(Data supplied begins)

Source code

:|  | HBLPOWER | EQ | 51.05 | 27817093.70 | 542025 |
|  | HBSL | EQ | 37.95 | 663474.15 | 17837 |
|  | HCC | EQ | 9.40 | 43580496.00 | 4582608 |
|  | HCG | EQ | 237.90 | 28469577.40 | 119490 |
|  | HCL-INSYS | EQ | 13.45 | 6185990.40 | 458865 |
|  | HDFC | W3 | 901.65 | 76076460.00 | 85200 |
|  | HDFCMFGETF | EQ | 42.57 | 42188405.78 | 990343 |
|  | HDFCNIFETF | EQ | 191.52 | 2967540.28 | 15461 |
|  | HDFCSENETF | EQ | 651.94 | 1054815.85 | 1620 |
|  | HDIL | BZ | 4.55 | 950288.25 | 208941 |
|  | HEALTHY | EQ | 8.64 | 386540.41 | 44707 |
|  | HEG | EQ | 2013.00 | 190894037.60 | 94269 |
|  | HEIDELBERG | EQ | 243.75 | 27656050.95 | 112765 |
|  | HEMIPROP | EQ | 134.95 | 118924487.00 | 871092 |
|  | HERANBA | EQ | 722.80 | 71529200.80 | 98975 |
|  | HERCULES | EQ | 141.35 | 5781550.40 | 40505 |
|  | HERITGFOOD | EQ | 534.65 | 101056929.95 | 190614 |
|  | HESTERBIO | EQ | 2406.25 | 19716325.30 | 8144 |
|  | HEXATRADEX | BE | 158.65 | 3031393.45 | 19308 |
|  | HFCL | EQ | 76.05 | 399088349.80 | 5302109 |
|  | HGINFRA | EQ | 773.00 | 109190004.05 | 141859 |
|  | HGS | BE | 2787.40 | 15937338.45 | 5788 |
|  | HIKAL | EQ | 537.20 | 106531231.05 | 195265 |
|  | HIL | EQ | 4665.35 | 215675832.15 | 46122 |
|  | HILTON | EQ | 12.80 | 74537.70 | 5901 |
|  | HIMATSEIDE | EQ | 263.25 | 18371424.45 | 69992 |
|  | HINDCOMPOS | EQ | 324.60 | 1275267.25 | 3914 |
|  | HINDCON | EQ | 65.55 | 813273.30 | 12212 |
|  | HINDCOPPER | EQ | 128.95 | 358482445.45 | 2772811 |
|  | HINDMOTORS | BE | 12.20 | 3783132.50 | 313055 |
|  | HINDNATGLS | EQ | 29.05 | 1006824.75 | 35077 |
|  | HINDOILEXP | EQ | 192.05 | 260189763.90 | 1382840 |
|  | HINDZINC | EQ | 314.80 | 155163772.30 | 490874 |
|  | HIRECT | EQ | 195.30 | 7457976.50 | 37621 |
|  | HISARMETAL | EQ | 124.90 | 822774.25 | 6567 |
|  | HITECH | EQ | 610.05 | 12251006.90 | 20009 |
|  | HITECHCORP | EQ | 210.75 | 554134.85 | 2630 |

(Data supplied ends)

[Task details]: Every entry must be duplicated exactly as it stands.

[Answer section]:
Source code

:|  | HBLPOWER | EQ | 51.05 | 27817093.70 | 542025 |
|  | HBSL | EQ | 37.95 | 663474.15 | 17837 |
|  | HCC | EQ | 9.40 | 43580496.00 | 4582608 |
|  | HCG | EQ | 237.90 | 28469577.40 | 119490 |
|  | HCL-INSYS | EQ | 13.45 | 6185990.40 | 458865 |
|  | HDFC | W3 | 901.65 | 76076460.00 | 85200 |
|  | HDFCMFGETF | EQ | 42.57 | 42188405.78 | 990343 |
|  | HDFCNIFETF | EQ | 191.52 | 2967540.28 | 15461 |
|  | HDFCSENETF | EQ | 651.94 | 1054815.85 | 1620 |
|  | HDIL | BZ | 4.55 | 950288.25 | 208941 |
|  | HEALTHY | EQ | 8.64 | 386540.41 | 44707 |
|  | HEG | EQ | 2013.00 | 190894037.60 | 94269 |
|  | HEIDELBERG | EQ | 243.75 | 27656050.95 | 112765 |
|  | HEMIPROP | EQ | 134.95 | 118924487.00 | 871092 |
|  | HERANBA | EQ | 722.80 | 71529200.80 | 98975 |
|  | HERCULES | EQ | 141.35 | 5781550.40 | 40505 |
|  | HERITGFOOD | EQ | 534.65 | 101056929.95 | 190614 |
|  | HESTERBIO | EQ | 2406.25 | 19716325.30 | 8144 |
|  | HEXATRADEX | BE | 158.65 | 3031393.45 | 19308 |
|  | HFCL | EQ | 76.05 | 399088349.80 | 5302109 |
|  | HGINFRA | EQ | 773.00 | 109190004.05 | 141859 |
|  | HGS | BE | 2787.40 | 15937338.45 | 5788 |
|  | HIKAL | EQ | 537.20 | 106531231.05 | 195265 |
|  | HIL | EQ | 4665.35 | 215675832.15 | 46122 |
|  | HILTON | EQ | 12.80 | 74537.70 | 5901 |
|  | HIMATSEIDE | EQ | 263.25 | 18371424.45 | 69992 |
|  | HINDCOMPOS | EQ | 324.60 | 1275267.25 | 3914 |
|  | HINDCON | EQ | 65.55 | 813273.30 | 12212 |
|  | HINDCOPPER | EQ | 128.95 | 358482445.45 | 2772811 |
|  | HINDMOTORS | BE | 12.20 | 3783132.50 | 313055 |
|  | HINDNATGLS | EQ | 29.05 | 1006824.75 | 35077 |
|  | HINDOILEXP | EQ | 192.05 | 260189763.90 | 1382840 |
|  | HINDZINC | EQ | 314.80 | 155163772.30 | 490874 |
|  | HIRECT | EQ | 195.30 | 7457976.50 | 37621 |
|  | HISARMETAL | EQ | 124.90 | 822774.25 | 6567 |
|  | HITECH | EQ | 610.05 | 12251006.90 | 20009 |
|  | HITECHCORP | EQ | 210.75 | 554134.85 | 2630 |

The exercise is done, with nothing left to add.